> **WHAT IS BEING ASKED**: State how many lines of the records contain the string "unblocked". Give the number alone.

....

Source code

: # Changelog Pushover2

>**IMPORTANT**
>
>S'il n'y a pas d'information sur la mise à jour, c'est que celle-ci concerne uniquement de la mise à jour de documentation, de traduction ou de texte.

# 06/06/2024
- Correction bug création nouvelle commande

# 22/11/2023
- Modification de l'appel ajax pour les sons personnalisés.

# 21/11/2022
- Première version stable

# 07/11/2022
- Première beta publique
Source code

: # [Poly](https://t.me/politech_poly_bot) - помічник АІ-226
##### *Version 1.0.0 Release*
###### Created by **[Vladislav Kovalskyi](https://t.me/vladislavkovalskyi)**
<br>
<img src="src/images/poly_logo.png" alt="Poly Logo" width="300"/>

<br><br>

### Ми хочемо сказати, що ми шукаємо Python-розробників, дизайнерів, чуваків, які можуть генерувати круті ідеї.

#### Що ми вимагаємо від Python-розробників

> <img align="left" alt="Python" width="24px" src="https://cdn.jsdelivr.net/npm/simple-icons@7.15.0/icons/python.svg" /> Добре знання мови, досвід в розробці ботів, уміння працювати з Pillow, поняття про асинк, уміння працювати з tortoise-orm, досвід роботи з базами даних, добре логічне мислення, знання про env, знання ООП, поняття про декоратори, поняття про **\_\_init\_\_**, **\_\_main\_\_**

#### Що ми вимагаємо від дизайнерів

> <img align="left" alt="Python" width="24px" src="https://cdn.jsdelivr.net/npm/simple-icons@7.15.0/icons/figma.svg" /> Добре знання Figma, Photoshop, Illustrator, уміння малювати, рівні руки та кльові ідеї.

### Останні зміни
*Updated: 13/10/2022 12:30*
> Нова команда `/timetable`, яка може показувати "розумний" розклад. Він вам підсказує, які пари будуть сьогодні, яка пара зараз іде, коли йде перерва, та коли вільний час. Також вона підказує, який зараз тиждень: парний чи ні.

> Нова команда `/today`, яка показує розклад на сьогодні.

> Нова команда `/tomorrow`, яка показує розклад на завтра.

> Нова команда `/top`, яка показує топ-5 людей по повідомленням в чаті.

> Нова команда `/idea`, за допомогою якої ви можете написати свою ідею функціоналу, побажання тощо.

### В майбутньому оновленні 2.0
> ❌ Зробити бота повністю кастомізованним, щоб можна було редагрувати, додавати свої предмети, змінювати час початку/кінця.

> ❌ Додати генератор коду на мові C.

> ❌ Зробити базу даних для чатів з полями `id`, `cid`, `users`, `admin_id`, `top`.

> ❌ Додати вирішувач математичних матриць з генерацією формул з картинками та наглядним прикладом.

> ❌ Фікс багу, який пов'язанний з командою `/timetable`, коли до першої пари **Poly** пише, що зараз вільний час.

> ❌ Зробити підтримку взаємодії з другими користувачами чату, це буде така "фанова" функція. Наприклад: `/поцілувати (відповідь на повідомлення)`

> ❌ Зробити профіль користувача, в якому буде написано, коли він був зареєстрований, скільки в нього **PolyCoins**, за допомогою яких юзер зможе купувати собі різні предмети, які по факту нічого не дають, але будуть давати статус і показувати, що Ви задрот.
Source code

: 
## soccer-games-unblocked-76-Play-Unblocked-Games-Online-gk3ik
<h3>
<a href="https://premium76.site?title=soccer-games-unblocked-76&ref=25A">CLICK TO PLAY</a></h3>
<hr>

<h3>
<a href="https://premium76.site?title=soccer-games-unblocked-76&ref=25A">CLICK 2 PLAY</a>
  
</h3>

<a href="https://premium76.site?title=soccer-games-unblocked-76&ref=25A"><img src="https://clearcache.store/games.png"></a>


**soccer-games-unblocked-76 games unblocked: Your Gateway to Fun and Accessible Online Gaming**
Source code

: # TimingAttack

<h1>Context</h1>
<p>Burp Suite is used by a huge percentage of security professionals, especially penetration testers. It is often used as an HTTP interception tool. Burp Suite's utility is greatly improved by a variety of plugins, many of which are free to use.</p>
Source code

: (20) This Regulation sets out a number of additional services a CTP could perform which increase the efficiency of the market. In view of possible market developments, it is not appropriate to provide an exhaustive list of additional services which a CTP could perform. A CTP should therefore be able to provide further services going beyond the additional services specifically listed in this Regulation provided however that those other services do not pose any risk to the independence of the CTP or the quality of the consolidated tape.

....

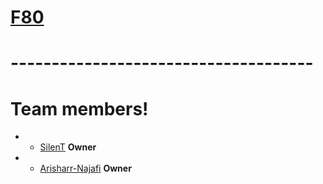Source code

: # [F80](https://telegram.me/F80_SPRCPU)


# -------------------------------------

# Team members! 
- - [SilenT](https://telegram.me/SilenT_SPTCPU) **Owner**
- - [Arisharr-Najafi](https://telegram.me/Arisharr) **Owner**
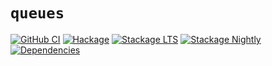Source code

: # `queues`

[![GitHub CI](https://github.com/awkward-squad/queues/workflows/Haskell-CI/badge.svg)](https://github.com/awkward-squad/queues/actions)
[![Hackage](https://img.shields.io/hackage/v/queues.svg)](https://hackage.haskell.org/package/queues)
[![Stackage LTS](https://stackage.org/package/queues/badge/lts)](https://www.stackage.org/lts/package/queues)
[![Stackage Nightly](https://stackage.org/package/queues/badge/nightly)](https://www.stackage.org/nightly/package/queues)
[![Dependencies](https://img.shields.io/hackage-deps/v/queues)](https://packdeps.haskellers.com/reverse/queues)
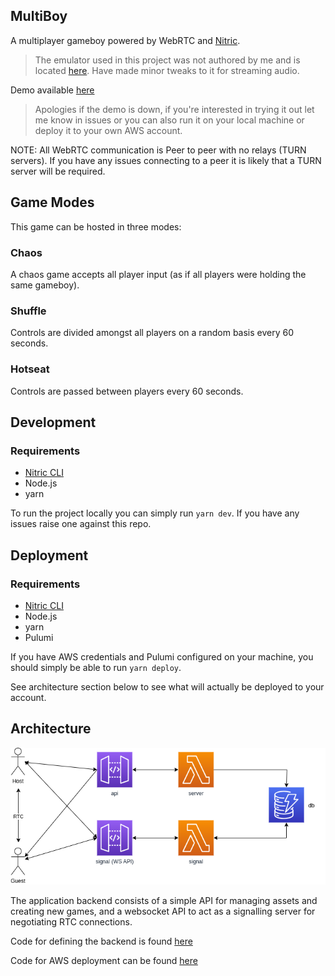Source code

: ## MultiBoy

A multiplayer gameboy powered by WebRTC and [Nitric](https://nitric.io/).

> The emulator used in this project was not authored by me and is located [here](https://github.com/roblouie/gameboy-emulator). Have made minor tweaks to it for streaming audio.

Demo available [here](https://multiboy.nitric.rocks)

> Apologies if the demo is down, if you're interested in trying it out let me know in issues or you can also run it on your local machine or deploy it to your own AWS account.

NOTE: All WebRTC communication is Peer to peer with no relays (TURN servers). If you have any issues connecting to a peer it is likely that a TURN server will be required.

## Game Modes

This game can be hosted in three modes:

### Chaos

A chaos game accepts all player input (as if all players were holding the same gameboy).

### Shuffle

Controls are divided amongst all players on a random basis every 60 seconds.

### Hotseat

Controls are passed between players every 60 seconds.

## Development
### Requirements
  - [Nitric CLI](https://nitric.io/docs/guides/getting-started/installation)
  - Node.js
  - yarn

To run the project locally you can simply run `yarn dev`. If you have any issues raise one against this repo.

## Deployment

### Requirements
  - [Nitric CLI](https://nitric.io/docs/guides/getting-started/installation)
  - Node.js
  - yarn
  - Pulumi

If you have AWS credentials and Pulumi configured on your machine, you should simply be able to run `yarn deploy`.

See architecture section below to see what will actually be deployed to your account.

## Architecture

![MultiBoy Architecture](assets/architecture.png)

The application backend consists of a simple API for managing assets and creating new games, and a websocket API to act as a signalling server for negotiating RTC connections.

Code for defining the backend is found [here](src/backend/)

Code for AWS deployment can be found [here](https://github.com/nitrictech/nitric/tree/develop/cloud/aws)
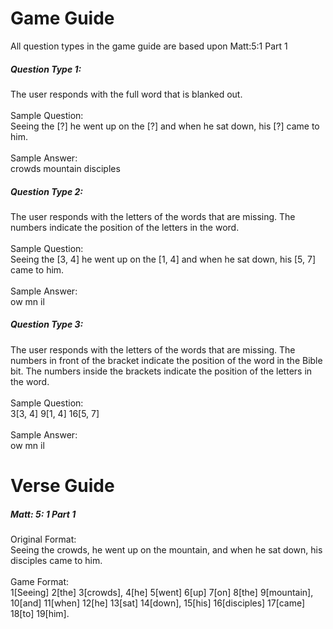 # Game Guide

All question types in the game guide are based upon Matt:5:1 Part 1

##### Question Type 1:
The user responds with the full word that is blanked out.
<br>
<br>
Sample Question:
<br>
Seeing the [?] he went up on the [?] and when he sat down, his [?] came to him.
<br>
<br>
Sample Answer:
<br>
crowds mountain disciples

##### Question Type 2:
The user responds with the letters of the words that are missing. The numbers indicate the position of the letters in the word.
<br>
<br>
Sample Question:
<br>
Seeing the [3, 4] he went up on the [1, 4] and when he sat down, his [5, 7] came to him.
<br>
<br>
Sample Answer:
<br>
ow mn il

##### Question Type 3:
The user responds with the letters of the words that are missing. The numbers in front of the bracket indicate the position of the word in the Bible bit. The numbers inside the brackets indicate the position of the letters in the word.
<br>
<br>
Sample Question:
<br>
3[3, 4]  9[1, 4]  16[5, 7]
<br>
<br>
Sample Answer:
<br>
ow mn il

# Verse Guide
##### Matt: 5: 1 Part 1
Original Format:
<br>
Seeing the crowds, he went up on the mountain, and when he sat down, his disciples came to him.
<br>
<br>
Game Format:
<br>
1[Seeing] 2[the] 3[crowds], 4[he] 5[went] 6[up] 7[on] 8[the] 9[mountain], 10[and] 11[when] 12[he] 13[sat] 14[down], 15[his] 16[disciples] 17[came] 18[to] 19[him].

....

> **SOLUTION**: 5